Aim of the exercise
Please rewrite the stretch of the space economy text from "The Investment Landscape" through "segment. Higher risk.", putting "private markets" in place of "secondary markets".

Reading text
Space Is Open for Business
The space economy hit $570 billion in 2025 and is projected to reach $1.8 trillion by 2035. That's not science fiction — that's Morgan Stanley, Goldman Sachs, and Bank of America research. And unlike the dot-com bubble, the space economy has real revenue, real customers, and real growth.
SpaceX has single-handedly reduced launch costs by 90%, opening space to commercial applications that were economically impossible a decade ago. Starlink generates billions in revenue. Satellite imagery guides everything from agriculture to insurance to military operations. And we haven't even gotten to space manufacturing, asteroid mining, or lunar resources yet.
The Investment Landscape
Launch Providers
- SpaceX (private): The dominant player. Falcon 9, Starship, Starlink. Valued at $350B+ in secondary markets. You can get indirect exposure through Google (Alphabet invested $900M) and Fidelity funds that hold SpaceX shares.
- Rocket Lab (RKLB): The best public pure-play. Electron rocket for small satellites, Neutron (medium-lift) in development. Space Systems division builds satellite components. $8B+ market cap and growing. This is the one I'd watch closest.
- Astra (ASTR): Struggled with launch reliability but represents the small-launch segment. Higher risk.

Extracted information
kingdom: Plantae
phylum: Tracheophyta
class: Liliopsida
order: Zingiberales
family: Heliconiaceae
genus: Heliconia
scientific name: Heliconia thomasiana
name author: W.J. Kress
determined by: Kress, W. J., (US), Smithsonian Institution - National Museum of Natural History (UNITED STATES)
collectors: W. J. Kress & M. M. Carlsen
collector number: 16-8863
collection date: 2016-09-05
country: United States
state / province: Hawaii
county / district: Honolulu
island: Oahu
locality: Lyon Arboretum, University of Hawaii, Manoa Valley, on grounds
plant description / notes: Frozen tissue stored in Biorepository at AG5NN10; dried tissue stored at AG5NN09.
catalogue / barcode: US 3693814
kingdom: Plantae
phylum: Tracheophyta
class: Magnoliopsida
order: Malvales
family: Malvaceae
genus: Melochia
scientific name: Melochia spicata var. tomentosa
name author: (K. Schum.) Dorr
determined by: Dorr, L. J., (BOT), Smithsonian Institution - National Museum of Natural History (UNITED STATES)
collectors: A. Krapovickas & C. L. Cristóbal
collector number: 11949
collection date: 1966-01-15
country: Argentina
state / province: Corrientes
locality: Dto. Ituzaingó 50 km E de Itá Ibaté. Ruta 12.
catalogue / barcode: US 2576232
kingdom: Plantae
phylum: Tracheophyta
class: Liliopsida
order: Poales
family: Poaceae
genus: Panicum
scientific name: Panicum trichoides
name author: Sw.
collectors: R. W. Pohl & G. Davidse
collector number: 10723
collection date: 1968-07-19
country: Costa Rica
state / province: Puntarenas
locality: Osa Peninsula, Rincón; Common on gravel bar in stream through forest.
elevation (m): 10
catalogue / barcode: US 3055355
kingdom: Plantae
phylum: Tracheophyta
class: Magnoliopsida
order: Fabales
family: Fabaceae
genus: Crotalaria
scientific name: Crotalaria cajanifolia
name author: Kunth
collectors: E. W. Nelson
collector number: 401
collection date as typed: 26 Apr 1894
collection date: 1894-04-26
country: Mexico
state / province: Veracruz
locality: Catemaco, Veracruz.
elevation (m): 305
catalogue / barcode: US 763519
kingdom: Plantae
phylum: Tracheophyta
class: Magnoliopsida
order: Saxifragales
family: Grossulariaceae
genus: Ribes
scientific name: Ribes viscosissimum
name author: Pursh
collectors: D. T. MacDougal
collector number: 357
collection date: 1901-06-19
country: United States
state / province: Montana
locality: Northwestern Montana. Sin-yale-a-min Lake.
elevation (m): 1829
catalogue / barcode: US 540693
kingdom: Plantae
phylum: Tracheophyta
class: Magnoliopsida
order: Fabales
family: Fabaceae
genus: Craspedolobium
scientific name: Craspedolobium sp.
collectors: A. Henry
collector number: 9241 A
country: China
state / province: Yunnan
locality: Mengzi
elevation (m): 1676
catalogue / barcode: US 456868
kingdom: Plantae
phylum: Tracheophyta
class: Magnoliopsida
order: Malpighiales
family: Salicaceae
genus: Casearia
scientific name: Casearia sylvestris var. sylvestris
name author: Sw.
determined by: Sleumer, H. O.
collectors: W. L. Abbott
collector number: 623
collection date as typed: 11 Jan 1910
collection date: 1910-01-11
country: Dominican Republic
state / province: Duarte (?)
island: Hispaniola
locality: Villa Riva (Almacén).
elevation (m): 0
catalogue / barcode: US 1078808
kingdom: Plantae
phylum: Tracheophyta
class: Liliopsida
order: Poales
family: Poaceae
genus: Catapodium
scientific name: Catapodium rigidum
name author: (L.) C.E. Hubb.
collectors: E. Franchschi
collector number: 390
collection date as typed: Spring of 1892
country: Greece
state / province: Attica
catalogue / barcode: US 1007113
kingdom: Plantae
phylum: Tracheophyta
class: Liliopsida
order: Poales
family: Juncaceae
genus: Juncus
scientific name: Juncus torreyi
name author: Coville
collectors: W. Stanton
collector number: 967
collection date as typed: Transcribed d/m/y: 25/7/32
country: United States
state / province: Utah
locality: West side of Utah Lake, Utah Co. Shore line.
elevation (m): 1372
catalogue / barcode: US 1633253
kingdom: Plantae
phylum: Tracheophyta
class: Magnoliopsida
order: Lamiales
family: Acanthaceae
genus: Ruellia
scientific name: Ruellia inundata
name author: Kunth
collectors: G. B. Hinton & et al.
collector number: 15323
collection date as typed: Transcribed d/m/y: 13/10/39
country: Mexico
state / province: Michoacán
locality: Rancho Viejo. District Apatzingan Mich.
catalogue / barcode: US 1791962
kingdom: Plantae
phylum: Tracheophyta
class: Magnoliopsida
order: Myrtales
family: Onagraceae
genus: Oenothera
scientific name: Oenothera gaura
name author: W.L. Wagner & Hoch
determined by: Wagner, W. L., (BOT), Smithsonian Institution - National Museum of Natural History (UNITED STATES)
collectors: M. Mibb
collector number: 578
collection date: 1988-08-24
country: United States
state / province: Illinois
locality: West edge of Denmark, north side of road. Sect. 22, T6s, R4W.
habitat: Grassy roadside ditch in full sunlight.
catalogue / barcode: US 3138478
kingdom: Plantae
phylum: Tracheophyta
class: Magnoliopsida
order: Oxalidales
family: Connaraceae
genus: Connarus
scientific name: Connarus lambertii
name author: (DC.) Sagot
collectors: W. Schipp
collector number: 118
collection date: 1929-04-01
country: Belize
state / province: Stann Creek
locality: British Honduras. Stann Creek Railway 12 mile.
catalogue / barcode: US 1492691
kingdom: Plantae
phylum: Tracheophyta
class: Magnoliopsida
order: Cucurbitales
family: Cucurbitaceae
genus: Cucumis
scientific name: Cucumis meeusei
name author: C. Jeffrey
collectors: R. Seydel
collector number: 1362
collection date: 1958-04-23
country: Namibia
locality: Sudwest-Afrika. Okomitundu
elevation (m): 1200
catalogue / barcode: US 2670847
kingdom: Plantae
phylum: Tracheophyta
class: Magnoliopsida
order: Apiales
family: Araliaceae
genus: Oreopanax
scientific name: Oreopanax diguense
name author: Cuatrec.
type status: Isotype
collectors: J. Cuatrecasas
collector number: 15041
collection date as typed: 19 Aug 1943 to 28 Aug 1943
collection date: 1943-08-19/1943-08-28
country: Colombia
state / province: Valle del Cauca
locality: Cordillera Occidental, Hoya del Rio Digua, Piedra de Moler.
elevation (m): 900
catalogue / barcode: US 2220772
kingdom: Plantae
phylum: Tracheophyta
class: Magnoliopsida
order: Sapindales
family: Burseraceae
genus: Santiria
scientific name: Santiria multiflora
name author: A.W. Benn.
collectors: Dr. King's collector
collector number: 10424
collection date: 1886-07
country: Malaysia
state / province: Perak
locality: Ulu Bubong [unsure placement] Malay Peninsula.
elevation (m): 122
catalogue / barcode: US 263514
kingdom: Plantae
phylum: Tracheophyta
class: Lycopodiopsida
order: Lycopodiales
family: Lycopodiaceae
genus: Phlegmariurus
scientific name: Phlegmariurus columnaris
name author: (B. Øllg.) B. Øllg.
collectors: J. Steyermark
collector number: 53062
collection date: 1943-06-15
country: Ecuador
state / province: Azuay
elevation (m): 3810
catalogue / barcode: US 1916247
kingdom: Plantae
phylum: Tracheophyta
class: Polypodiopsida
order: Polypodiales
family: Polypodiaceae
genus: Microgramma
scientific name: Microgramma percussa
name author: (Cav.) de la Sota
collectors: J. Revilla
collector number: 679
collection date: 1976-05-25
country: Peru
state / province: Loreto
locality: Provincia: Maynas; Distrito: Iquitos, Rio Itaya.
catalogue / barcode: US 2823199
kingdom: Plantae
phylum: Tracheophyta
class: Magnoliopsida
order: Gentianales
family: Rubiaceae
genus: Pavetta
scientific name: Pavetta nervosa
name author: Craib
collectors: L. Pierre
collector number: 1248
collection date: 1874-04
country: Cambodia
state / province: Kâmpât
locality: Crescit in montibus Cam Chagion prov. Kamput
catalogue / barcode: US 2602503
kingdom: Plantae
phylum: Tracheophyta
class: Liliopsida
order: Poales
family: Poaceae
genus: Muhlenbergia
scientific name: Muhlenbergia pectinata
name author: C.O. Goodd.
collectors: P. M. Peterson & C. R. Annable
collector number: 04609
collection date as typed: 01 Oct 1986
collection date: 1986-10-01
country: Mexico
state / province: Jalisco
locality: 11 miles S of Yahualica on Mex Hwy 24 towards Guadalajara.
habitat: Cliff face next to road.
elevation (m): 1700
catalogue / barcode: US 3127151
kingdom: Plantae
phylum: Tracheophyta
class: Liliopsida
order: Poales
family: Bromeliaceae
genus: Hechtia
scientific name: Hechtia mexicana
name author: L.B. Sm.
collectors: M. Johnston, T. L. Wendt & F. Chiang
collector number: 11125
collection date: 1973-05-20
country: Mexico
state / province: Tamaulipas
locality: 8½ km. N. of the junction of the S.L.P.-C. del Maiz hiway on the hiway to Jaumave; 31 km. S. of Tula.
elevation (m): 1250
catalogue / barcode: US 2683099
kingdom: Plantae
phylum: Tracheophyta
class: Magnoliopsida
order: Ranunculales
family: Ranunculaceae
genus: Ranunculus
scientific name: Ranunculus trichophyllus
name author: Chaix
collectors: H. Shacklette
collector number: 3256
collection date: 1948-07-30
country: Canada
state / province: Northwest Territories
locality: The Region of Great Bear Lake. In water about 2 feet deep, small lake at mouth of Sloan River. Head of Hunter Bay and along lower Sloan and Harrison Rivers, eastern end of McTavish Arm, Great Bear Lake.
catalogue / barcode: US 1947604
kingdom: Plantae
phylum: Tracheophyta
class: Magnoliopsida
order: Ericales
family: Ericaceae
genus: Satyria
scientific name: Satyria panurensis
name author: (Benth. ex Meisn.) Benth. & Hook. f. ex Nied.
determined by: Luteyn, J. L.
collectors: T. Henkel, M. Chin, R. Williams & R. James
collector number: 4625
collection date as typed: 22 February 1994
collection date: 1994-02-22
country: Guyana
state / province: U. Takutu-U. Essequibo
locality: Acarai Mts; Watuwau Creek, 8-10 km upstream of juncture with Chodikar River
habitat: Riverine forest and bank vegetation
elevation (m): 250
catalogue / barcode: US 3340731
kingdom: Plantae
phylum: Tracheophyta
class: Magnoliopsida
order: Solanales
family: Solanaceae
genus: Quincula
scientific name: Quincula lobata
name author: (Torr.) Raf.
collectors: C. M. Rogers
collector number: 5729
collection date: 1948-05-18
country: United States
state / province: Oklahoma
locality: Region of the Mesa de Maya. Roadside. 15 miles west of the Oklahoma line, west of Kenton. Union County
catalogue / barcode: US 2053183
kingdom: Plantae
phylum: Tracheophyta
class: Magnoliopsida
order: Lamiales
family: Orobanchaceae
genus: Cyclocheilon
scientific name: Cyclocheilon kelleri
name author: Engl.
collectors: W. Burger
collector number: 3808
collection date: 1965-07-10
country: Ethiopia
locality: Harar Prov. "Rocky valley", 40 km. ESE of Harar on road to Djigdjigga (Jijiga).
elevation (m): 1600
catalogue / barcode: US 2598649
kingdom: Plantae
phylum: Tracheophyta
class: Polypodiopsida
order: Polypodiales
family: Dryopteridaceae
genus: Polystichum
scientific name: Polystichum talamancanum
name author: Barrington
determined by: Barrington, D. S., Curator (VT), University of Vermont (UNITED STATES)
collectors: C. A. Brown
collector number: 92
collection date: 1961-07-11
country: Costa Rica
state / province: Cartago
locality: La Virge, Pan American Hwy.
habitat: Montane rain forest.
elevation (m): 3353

Task solution
The Investment Landscape
Launch Providers
- SpaceX (private): The dominant player. Falcon 9, Starship, Starlink. Valued at $350B+ in private markets. You can get indirect exposure through Google (Alphabet invested $900M) and Fidelity funds that hold SpaceX shares.
- Rocket Lab (RKLB): The best public pure-play. Electron rocket for small satellites, Neutron (medium-lift) in development. Space Systems division builds satellite components. $8B+ market cap and growing. This is the one I'd watch closest.
- Astra (ASTR): Struggled with launch reliability but represents the small-launch segment. Higher risk.